Fusion UCL-USaint-Louis: les recteurs ne "comprendraient pas un traitement discriminant" du politique

Les recteurs respectifs des universités de Louvain (UCL) et Saint-Louis (USL-B) ne "comprendraient pas" un "traitement discriminant" par rapport aux hautes écoles de la part du monde politique, qui est amené à entériner la fusion des deux établissements, ont-ils indiqué vendredi lors d'une conférence de presse.

L'UCL de plus en plus présente à Bruxelles...

Jeudi, les instances décisionnaires des deux universités ont scellé la création de la nouvelle entité, baptisée UCLouvain, via des votes du conseil d'administration d'une part, et de l'assemblée générale de l'autre.

Le rapprochement entre l'UCL et Saint-Louis, qui "se construit depuis le 4 juillet dernier", est un "projet positif avec une plus-value majeure pour les deux établissements", a souligné Pierre Jadoul, recteur de l'USL-B.

Avec ce rapprochement, "les collaborations existantes vont se renforcer dans l'intérêt de tous les acteurs des deux universités", a-t-il poursuivi.

L'union des deux établissements permettra notamment de favoriser la mobilité des étudiants, de parvenir à une plus grande complémentarité au niveau de la recherche en vue de l'obtention de financements européens, de mutualiser des moyens, de partager des ressources, de disposer d'un fort ancrage bruxellois ou encore d'avoir une plus grande visibilité à l'international, avancent les recteurs.
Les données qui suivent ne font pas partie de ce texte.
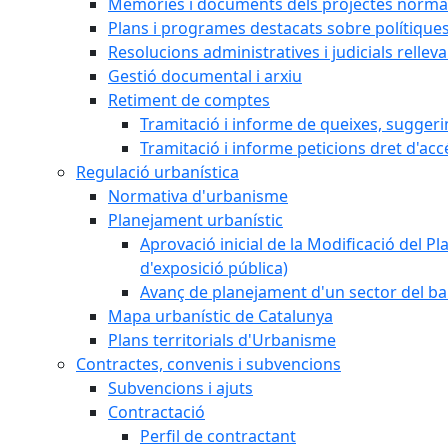
Memòries i documents dels projectes normat
Plans i programes destacats sobre polítique
Resolucions administratives i judicials rellev
Gestió documental i arxiu
Retiment de comptes
Tramitació i informe de queixes, sugger
Tramitació i informe peticions dret d'acc
Regulació urbanística
Normativa d'urbanisme
Planejament urbanístic
Aprovació inicial de la Modificació del Pl
d'exposició pública)
Avanç de planejament d'un sector del bar
Mapa urbanístic de Catalunya
Plans territorials d'Urbanisme
Contractes, convenis i subvencions
Subvencions i ajuts
Contractació
Perfil de contractant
... et ça ne plaît pas à l'ULB

La nouvelle UCLouvain compterait huit sites, dont trois à Bruxelles, ce qui suscite l'hostilité de l'ULB qui voit d'un mauvais œil la poursuite du développement de l'UCL sur son pré carré.

Le projet n'est cependant "pas dirigé contre une autre université", a assuré M. Jadoul. "La fusion n'est pas destinée à mettre à mal notre collaboration avec l'ULB. Nous ne serons en tout cas pas à l'origine d'une rupture", assure-t-il.
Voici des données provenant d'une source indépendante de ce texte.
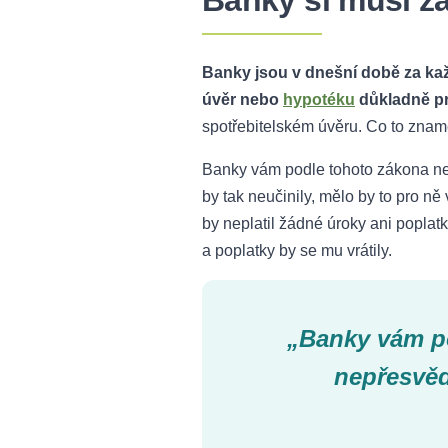
Banky si musí ža
Banky jsou v dnešní době za kaž
úvěr nebo
hypotéku
důkladně pr
spotřebitelském úvěru. Co to znam
Banky vám podle tohoto zákona ne
by tak neučinily, mělo by to pro n
by neplatil žádné úroky ani poplat
a poplatky by se mu vrátily.
„Banky vám p
nepřesvěd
Pour son homologue de l'UCL, Vincent Blondel, la crainte d'une concurrence accrue n'a pas lieu d'être puisqu'il affirme qu'il n'y aura pas d'augmentation de l'offre de formation.

Le rapprochement doit désormais recevoir l'aval de l'Ares, l'organe de pilotage de l'enseignement supérieur francophone, où l'ULB, qui avait formulé l'été dernier une contre-proposition d'adossement à l'USL-B restée sans suite, devrait faire valoir son opposition au projet.

Obstacles politiques?

Des obstacles politiques pourraient aussi se dresser sur la route de la fusion, qui nécessitera une modification décrétale et donc l'appui d'une majorité de députés du Parlement de la Fédération Wallonie-Bruxelles.

"Nous ne demandons ni financement, ni habilitation supplémentaire", a souligné M. Blondel. Le mariage est "cohérent". "Avec cinq universités, et plus six, implantées sur cinq pôles, il s'inscrit dans le contexte du décret Paysage", estime le recteur.

Le ministre de l'Enseignement supérieur, Jean-Claude Marcourt, n'a jamais semblé partager cet avis. Il avait notamment appelé les deux établissements à préserver "l'équilibre global" dessiné par le décret, qui vise pour rappel à stimuler les collaborations géographiques entre établissements et casser ainsi les concurrences sur base confessionnelle.

"Nous voulons simplement continuer à faire notre métier. Les dernières fusions de hautes écoles ont été largement soutenues par le ministre (Marcourt). Nous ne comprendrions pas un traitement discriminant", ont conclu les recteurs, en référence à certains rapprochements dont la logique géographique n'était pas évidente mais qui ont néanmoins eu l'assentiment du ministre.